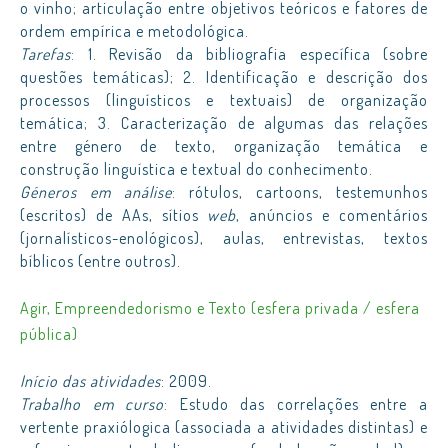
o vinho; articulação entre objetivos teóricos e fatores de
ordem empírica e metodológica.
Tarefas
: 1. Revisão da bibliografia específica (sobre
questões temáticas); 2. Identificação e descrição dos
processos (linguísticos e textuais) de organização
temática; 3. Caracterização de algumas das relações
entre género de texto, organização temática e
construção linguística e textual do conhecimento.
Géneros em análise
: rótulos, cartoons, testemunhos
(escritos) de AAs, sítios
web
, anúncios e comentários
(jornalísticos-enológicos), aulas, entrevistas, textos
bíblicos (entre outros).
Agir, Empreendedorismo e Texto (esfera privada / esfera
pública)
Início das atividades
: 2009.
Trabalho em curso
: Estudo das correlações entre a
vertente praxiólogica (associada a atividades distintas) e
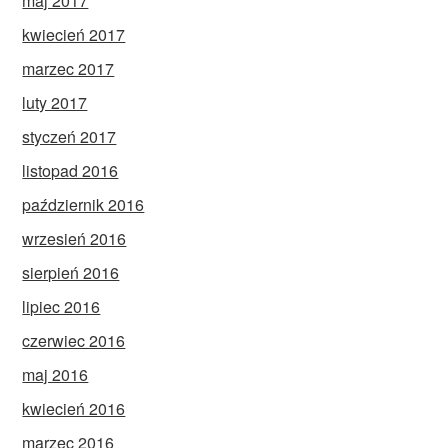
maj 2017
kwiecień 2017
marzec 2017
luty 2017
styczeń 2017
listopad 2016
październik 2016
wrzesień 2016
sierpień 2016
lipiec 2016
czerwiec 2016
maj 2016
kwiecień 2016
marzec 2016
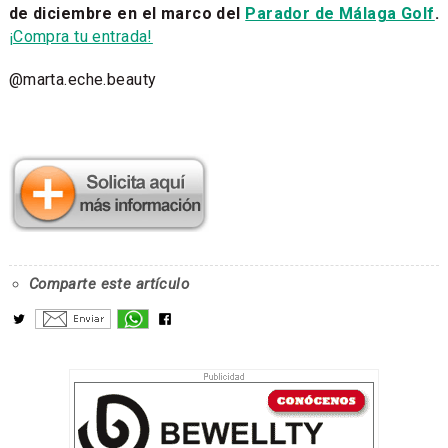
de diciembre en el marco del
Parador de Málaga Golf
.
¡Compra tu entrada!
@marta.eche.beauty
Comparte este artículo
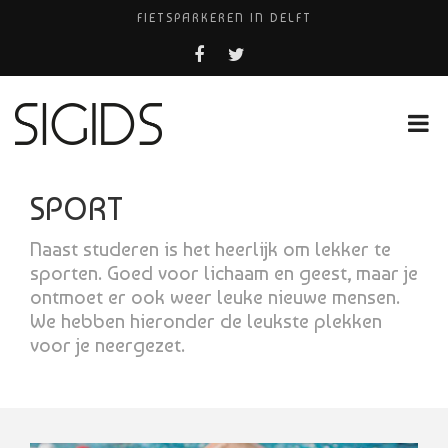
FIETSPARKEREN IN DELFT
PIZZERIA POMPEÏ ￼
USED PRODUCTS LEIDEN
BELEEF DE MAGIE VAN FILM BIJ KINEPOLIS
HUISARTSENPRAKTIJK BINCK-ZORG
SPORT
Naast studeren is het heerlijk om lekker te
sporten. Goed voor lichaam en geest, maar je
ontmoet er ook weer leuke nieuwe mensen.
We hebben hieronder de leukste plekken
voor je neergezet.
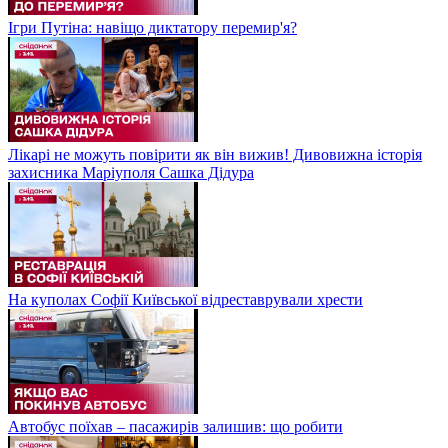
Ігри Путіна: навіщо диктатору перемир'я?
Лікарі не можуть повірити як він вижив! Дивовижна історія
захисника Маріуполя Сашка Дідура
На куполах Софії Київської відреставрували хрести
Автобус поїхав – пасажирів залишив: що робити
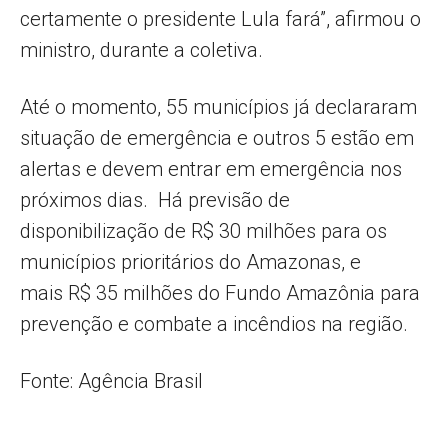
certamente o presidente Lula fará”, afirmou o
ministro, durante a coletiva.
Até o momento, 55 municípios já declararam
situação de emergência e outros 5 estão em
alertas e devem entrar em emergência nos
próximos dias. Há previsão de
disponibilização de R$ 30 milhões para os
municípios prioritários do Amazonas, e
mais R$ 35 milhões do Fundo Amazônia para
prevenção e combate a incêndios na região.
Fonte: Agência Brasil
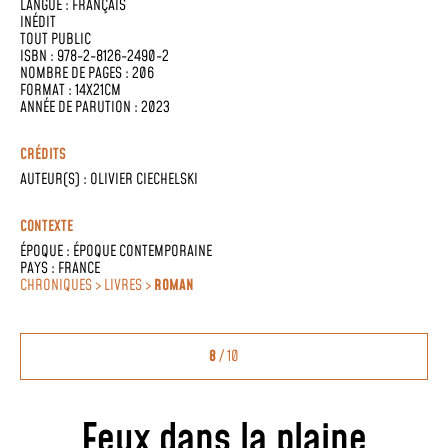
LANGUE :
FRANÇAIS
INÉDIT
TOUT PUBLIC
ISBN : 978-2-8126-2490-2
NOMBRE DE PAGES : 206
FORMAT : 14X21CM
ANNÉE DE PARUTION : 2023
CRÉDITS
AUTEUR(S) :
OLIVIER CIECHELSKI
CONTEXTE
ÉPOQUE :
ÉPOQUE CONTEMPORAINE
PAYS :
FRANCE
CHRONIQUES > LIVRES >
ROMAN
8
/ 10
Feux dans la plaine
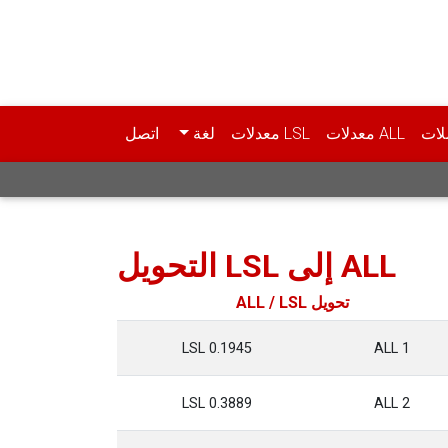
لات
ALL معدلات
LSL معدلات
لغة
اتصل
ALL إلى LSL التحويل
تحويل ALL / LSL
0.1945 LSL
1 ALL
0.3889 LSL
2 ALL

++++++++++++++++++++

EXERCISE DIRECTIONS: Return all lines in the entries above that carry the word "emergência".

RESULT OF THIS TASK:
situação de emergência e outros 5 estão em
alertas e devem entrar em emergência nos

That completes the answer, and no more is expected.